Poll is an old-fashioned ballet bouffe, and it might as well have been composed in 1921 as in 1951. The music is a Sullivan potpourri arranged by Charles Mackerras, and the plot is loosely based on The Bumboat Woman's Story - one of Gilbert's Bab Ballads. The scenery by Osbert Lancaster is several canvas views of a charming, colorful, pollution-free London dockside. The sailors and their sweethearts are as working class as the leisure classes could bear to see them for the purposes of art: handsome, hearty, and very clean. This wholesome British crew rollicks through symmetrically arranged sequences that are similar in shape to the sung choruses in Gilbert and Sullivan operettas. The girls hop yearningly after Captain Belaye for, say, four bars; the sailors haul them back by the waists for four bars; the sailors threaten Belaye for four bars; during the last four bars, everybody returns to position to repeat the whole sequence. Hardly brain-tickling stuff. And since Cranko was considerably less tricky with movement than he is now, there is a lot of lively dancing, but little that is exciting or unexpected.
The plot is blessedly easy to follow and concerns the unrequited love of Poll, the Bumboat Woman (a bumboat was a small boat that carried provisions to ships anchored in a harbor or dockside), for Captain Belaye, who is quite happy with his dizzy fiancée jasper, a potboy, loves Poll unrequitedly, so everything works out. Poll is not the only girl to be smitten with Belaye, and at one point all the girls dress up as sailors in order to sneak on the ship to be near him. Where they got that many small sailor suits in such a short time is no one's concern. This is a ballet bouffe, remember. Nor should you expect that Belaye will think it at all odd that one of his sailors is wearing pointe shoes.
Anyway, I think Sullivan was one of the great pop musicians of all time, and his jolly tunes keep the ballet bouncing, and fortunately Cranko also kept things jigging along. The Joffrey company did dance it splendidly. The boys playing sailors seemed to take special pleasure in their combination of fist-clenching, sweetheart-cuddling, and tours en Pair. Chartel Arthur was nicely woebegone as Pineapple Poll. I like her droopy bourrées and a way she has of pouting that makes her face look as if it were melting. The most genuine pleasure of the evening came from Edward Verso's characterization of Captain Belaye. His dapperness and dash came not just from his bearing or his swanky costume, but from a marvelous suavity in his dancing-an assurance absolutely unmarred by effort.

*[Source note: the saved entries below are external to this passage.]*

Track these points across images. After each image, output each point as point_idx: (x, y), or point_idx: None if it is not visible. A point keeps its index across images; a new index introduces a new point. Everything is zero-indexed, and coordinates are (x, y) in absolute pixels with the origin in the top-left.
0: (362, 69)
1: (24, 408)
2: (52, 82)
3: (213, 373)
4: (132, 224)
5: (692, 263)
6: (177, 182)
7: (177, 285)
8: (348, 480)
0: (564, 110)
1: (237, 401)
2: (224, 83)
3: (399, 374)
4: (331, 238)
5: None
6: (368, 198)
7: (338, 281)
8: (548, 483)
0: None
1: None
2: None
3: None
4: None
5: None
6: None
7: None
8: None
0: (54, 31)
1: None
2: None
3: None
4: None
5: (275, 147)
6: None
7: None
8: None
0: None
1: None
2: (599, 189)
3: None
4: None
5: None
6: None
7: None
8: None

My father used to say that he loved those early musical comedies that opened with a lot of pretty girls in very short skirts hanging out laundry and singing like mad. Well, nobody does any washing in Pineapple Poll, but they do a lot of what usually followed the singing in those musicals: the girls all run into a huddle with their heads together and their tails out-swishing their white petticoats and giggling. Judging from the audience reaction, someone could probably make a pile with a few Victor Herbert revivals.